Noseworthy joined the Mayo Clinic Department of Neurology in 1990, and over the course of his scientific career contributed to more than 150 peer-reviewed publications in the areas of neurology, clinical practice, leadership, and access to medical care. Noseworthy was the editor-in-chief of the journal Neurology from 2007 to 2009. Under Noseworthy, Neurology began publishing weekly rather than monthly.

At Mayo Clinic, Noseworthy held several leadership roles, including chairman of the Department of Neurology (1997 to 2006), medical director of Mayo Clinic's Department of Development (2006 to 2009), member of the Mayo Clinic Rochester Executive Board (2006 to 2009), and vice-chairman of the Mayo Clinic Executive Board (2006 to 2009). Noseworthy was appointed CEO in 2009, succeeding Denis Cortese.

As CEO, he reorganized Mayo Clinic from a holding company into a single unit with one business plan and strategy.
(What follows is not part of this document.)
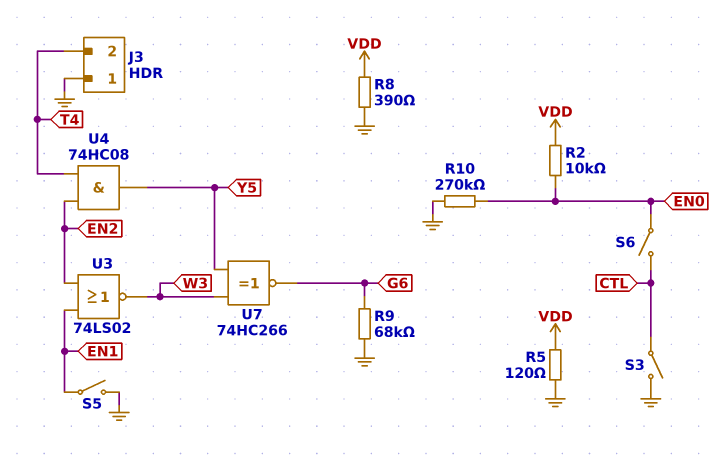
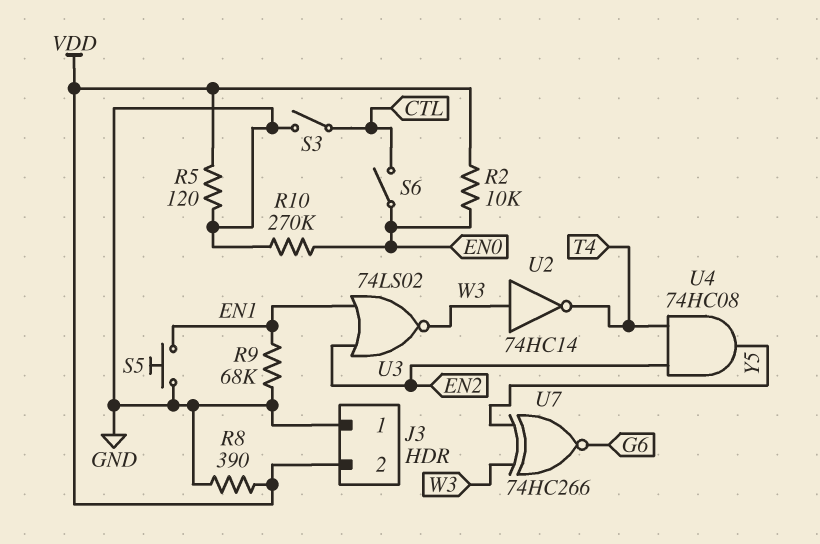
J3 pin 2: T4 -> VDD
R9: 68k (G6, GND) -> 68k (EN1, GND)
S5: switch (EN1, GND) -> button (EN1, GND)
U2: none -> NOT 74HC14 (in W3, out T4)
During Noseworthy's tenure, Mayo Clinic's revenues increased to $12 billion and the hospital ranked No. 1 on U.S. News & World Report's "Best Hospitals" list for four of his last five years as CEO. He also oversaw Mayo Clinic's launch of its Destination Medical Center, a 20-year $5.6 billion economic development initiative. As one of his final projects at Mayo Clinic, the organization rolled out an electronic health record system. Noseworthy retired at the end of 2018, in line with Mayo Clinic's tradition of rotating its leadership every decade.
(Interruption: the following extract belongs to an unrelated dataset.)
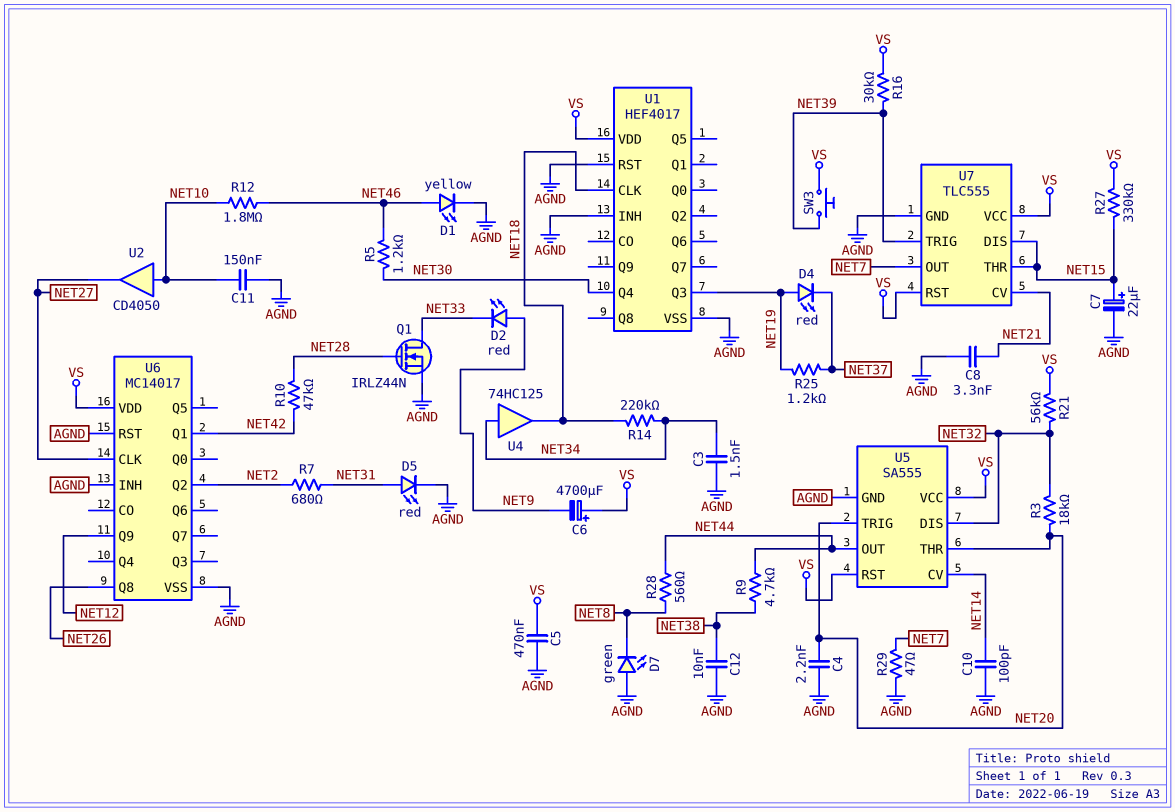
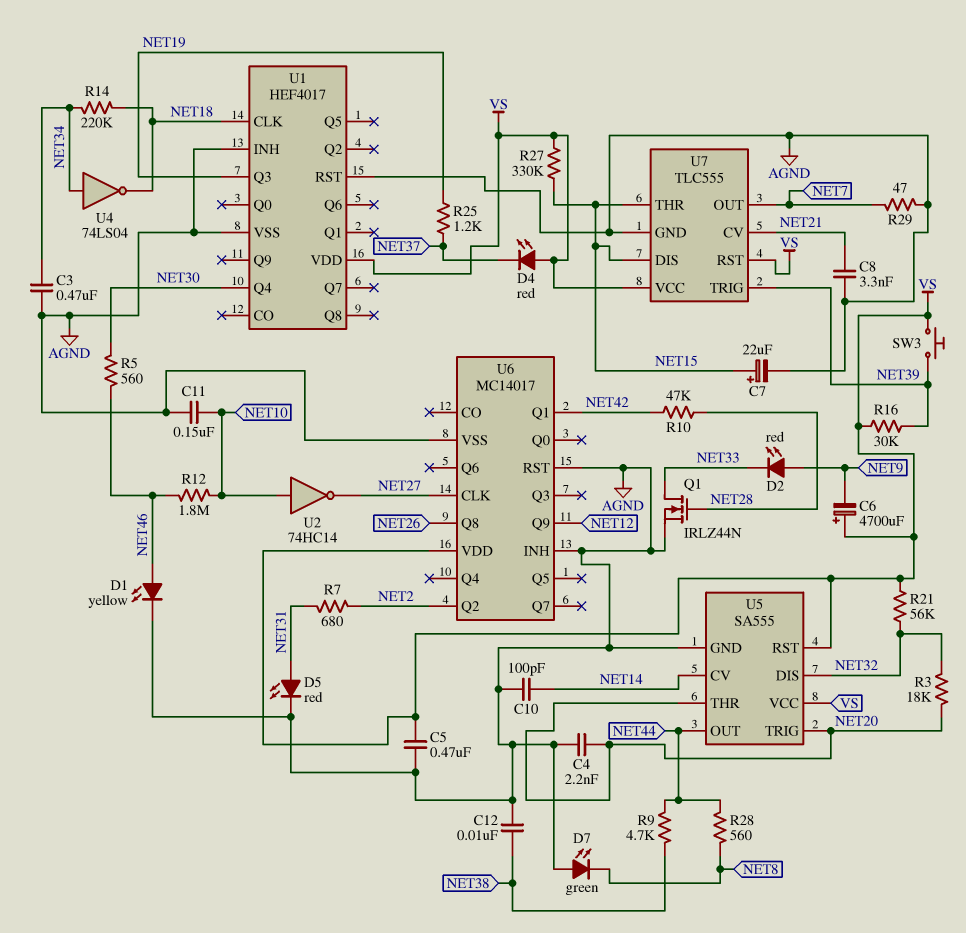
C3: 1.5nF (AGND, NET34) -> 470nF (AGND, NET34)
D4: LED red (A NET19, K NET37) -> LED red (A VS, K NET37)
R5: 1.2k (NET30, NET46) -> 560 (NET30, NET46)
U2: buffer CD4050 (in NET10, out NET27) -> NOT 74HC14 (in NET10, out NET27)
U4: buffer 74HC125 (in NET34, out NET18) -> NOT 74LS04 (in NET34, out NET18)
Noseworthy advised the first Trump administration on health care issues, including ways to improve the Department of Veterans Affairs, national medical research funding, and the effects of immigration policies on patient access and doctor training. Additionally, Noseworthy has advocated for telemedicine as a means to improve health care access and lower costs. He said the federal government's policies have failed to keep up with state regulatory policies on telemedicine. Noseworthy was one of 10 prominent hospital CEOs to author an article in Health Affairs about physician burnout. Noseworthy and others called for health care leaders to make addressing physician burnout a major priority due to its adverse effects on patient safety, quality of care, and health care costs.

Among his board service, Noseworthy has served on the board of directors for UnitedHealth Group, Merck & Co., and the American Academy of Neurology.

===Recognition===

Noseworthy's recognition includes: Alumnus of the Year, Dalhousie University (2005); honorary doctorate of science degree, University of Western Ontario (2012); honorary doctorate of laws from Dalhousie University (2015); Officer of the Order of Orange-Nassau (2015); and Research!America, Geoffrey Beene Builders of Science Award (2016).

==Personal life==
Noseworthy married Patricia Ann Miller in 1974. They have two sons, Peter and Mark.